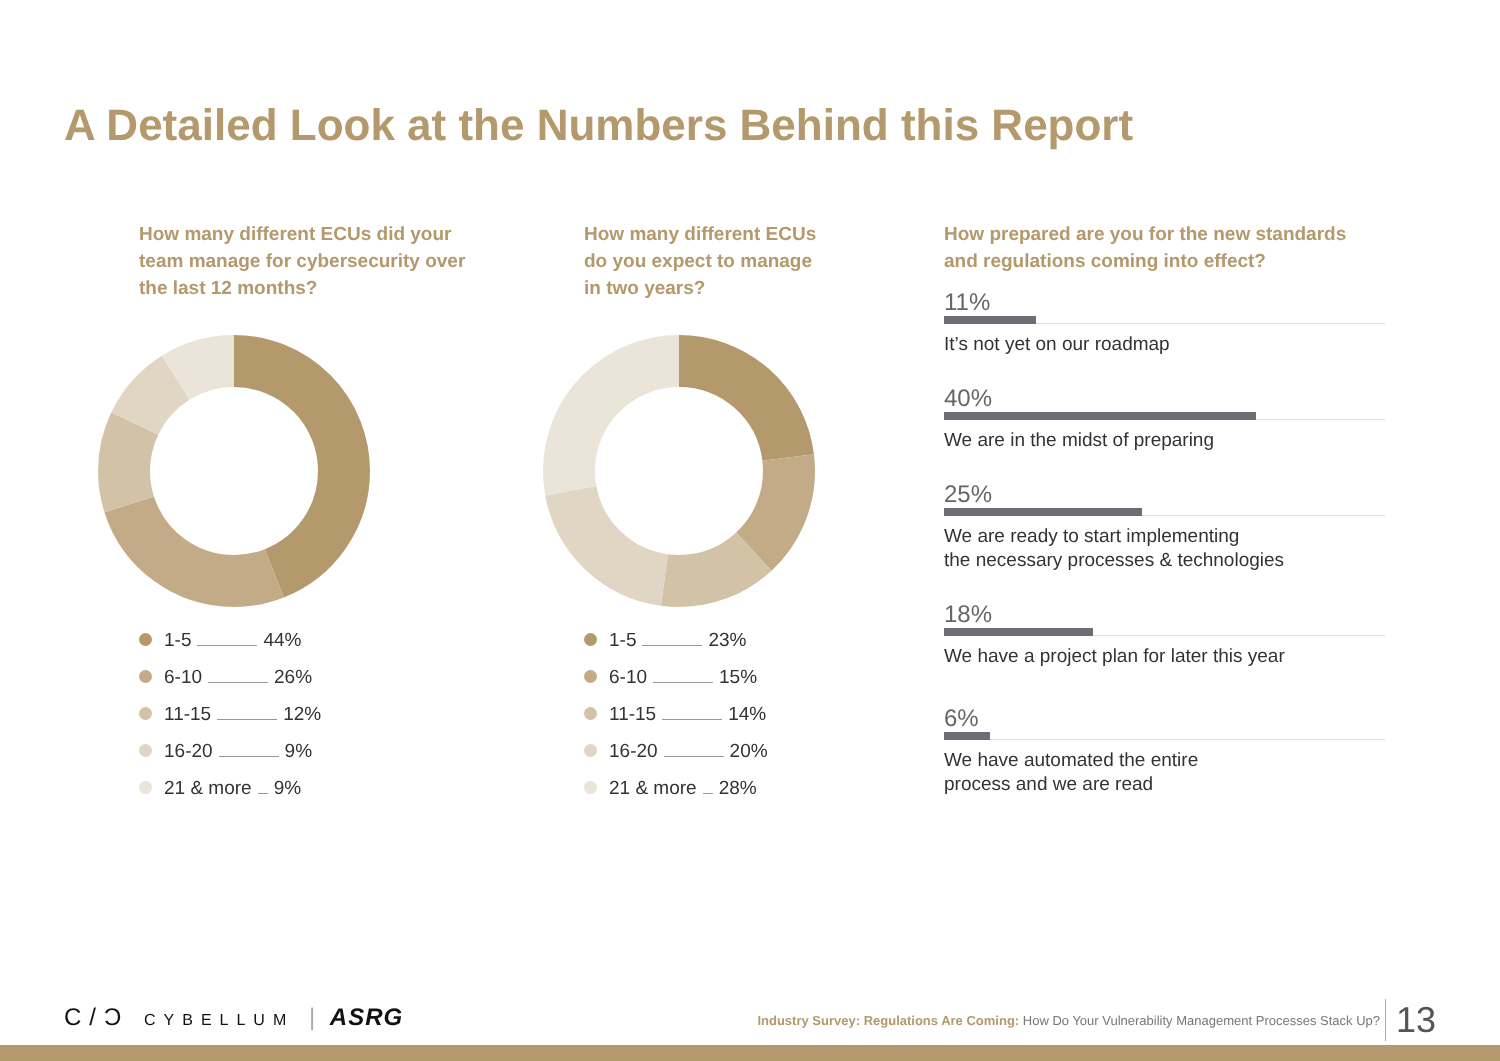A Detailed Look at the Numbers Behind this Report
How many different ECUs did your team manage for cybersecurity over the last 12 months?
1-5 44%
6-10 26%
11-15 12%
16-20 9%
21 & more 9%
How many different ECUs do you expect to manage in two years?
1-5 23%
6-10 15%
11-15 14%
16-20 20%
21 & more 28%
How prepared are you for the new standards and regulations coming into effect?
11%
It’s not yet on our roadmap
40%
We are in the midst of preparing
25%
We are ready to start implementing
the necessary processes & technologies
18%
We have a project plan for later this year
6%
We have automated the entire
process and we are read
C/Ɔ CYBELLUM | ASRG
Industry Survey: Regulations Are Coming: How Do Your Vulnerability Management Processes Stack Up?
13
== == ==
Exercise details =
Take every line from the records above that has the word "ECUs" and copy it.

Result for this task =
How many different ECUs did your team manage for cybersecurity over the last 12 months?
How many different ECUs do you expect to manage in two years?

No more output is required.